I've been making sausage and cured products for many years, and that is still a go to site.


----------



## jeff 1 (Jan 3, 2016)

muralboy said:


> This question was posed to me recently.  And admittedly I don't have enough knowledge to answer it with much authority.
> 
> So I am reaching out to the experts here for a better understanding.
> - What is curing salt?
> - when should I consider using it?



Curing salt is sodium nitrite mixed with salt, normally pink and has like 6.25% sodium nitrite. It is called many different things but will usually have the #1 in it. There is also a #2 that has both nitrite and nitrate, you would rarely need that one and is intended for really long curing like as in months. 
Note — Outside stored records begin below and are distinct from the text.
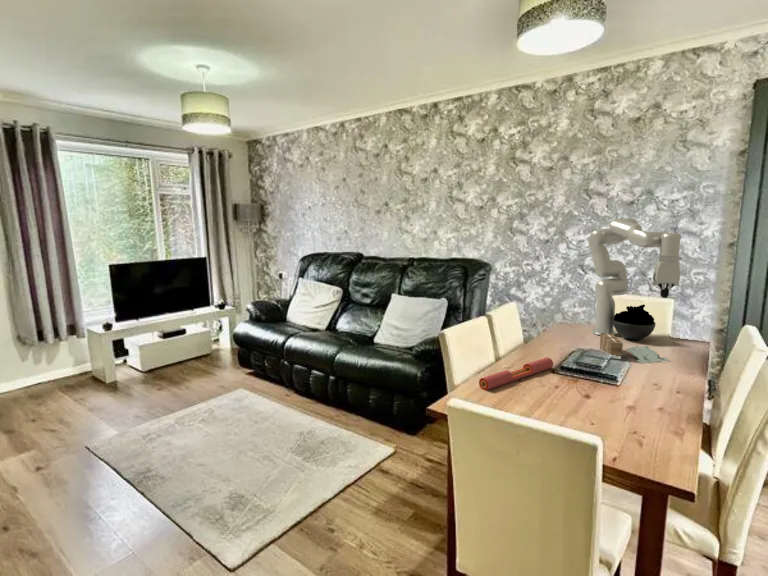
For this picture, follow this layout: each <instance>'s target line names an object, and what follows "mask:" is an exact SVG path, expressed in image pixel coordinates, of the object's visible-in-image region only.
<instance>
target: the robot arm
mask: <svg viewBox="0 0 768 576" xmlns="http://www.w3.org/2000/svg"><path fill="white" fill-rule="evenodd" d="M681 237H682V236H681V234H680V233H676V232H667V231H644V230H643V228H642V226H641V225H640V224H639V223H638V221H637V220H636V219H634V218H615V219H612V220H611V221H610V223H609V225H608V228H601V229H595V230H594V231H592V232H591V233H590V234H589V237H588V246H589V249H590V252H591V255H592V260H593V266H594V271H595V274H596V276H597V277H599V278H605V279H600V280H598V281H597V282H596V283H595V286H594V289H595V295H596V297H595V299H596V303H595V304H596V305H595V326H594V329H592V330H591V334H593V335H595V336H600V337H601V333H612V334H613V335H614V336H615V337H616V336H617V333H618V332H617V331H616V330H615V327H614V325H613V319H614V316H615V314H616V302H615V300H614V298H613V296H623V295H626V294H627V293H628V291H629V281H628V276H627V271H626V266H625V265H624V262H622V261H621V260H619V259H618V260H617V259H611V256H610V252H609V251H608V249H607V247H606V246H605V245H615V244H620V243H622V242H624V241H625V240H628V241H629V242H630V243H631V244H632V245H633V246H637V247H640V248H645V249H646V248H647V249H648V248H649V249H650V248H660V249H659V257H658V261H656V263H655V266H654V268H653V269H654V270H653V274H652V285H654V286H658V287H659V289H660V292H659V293H660V297H661V298H663V299H667V298H668V297H669V295H670V290H671V289H672V288H673V287H677V286H680V283H679V282H680V278H681V266H680V262H679V261H681V260H682V259H683V258H682V257H681V256H680V247H681V239H682V238H681Z"/></svg>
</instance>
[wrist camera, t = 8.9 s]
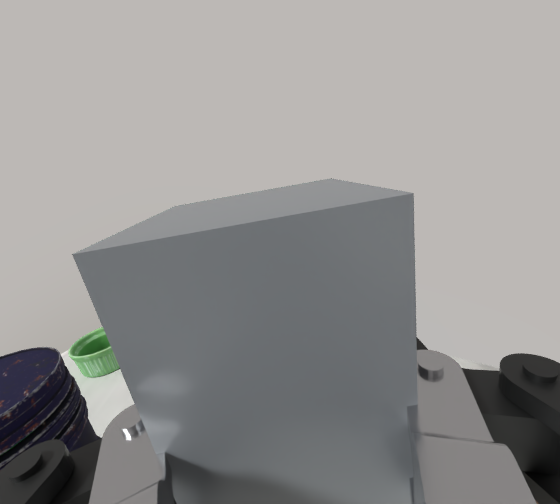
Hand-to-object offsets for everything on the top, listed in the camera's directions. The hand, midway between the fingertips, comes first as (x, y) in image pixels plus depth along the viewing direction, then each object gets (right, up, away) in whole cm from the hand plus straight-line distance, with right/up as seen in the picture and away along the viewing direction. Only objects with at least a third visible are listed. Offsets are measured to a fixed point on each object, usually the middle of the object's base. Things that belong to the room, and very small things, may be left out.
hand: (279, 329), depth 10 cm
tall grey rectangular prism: (+1, -7, 0) cm, 7 cm away
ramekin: (-28, -15, +35) cm, 47 cm away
You have to be really careful when using curing salt. You would not use it by itself and you need to get the measurement accurate or you can be poisoned either by to much or not enough. Nitrite poisoning is a real thing.

I use curing salt/ pink salt/ Prague #1/ etc for curing pork belly for bacon, making smoke sausage, beef sticks, dry beef, pestrami, sometime jerky, hocks, jowel, turkey, home made ham, and so on. I use it in both wet and dry mixtures along with salt and sugar or sausage seasoning. Sometimes I will pump my meat. The amount of time it stays in the cure just depends on the the meat and the process. Sausage being ground is pretty much ready once it is stuffed. Bacon is 10-14 days. Turkey is only 3-4 if it has been pumped. 

It gives the meat a pink ham like flavor and texture. The reason to use it is to preserve the meat so it won't spoil or get food born illness while it is in the danger zone for extended periods of time. Meat will last longer.

Before you start using curing salt make sure you do your homework on curing salts and cures. There are many different types out there but I only refer to #1 as curing salt having 6.25% sodium nitrite. Also do your homework on what type of meat you are going to cure. And don't cure something that's already been cured.


----------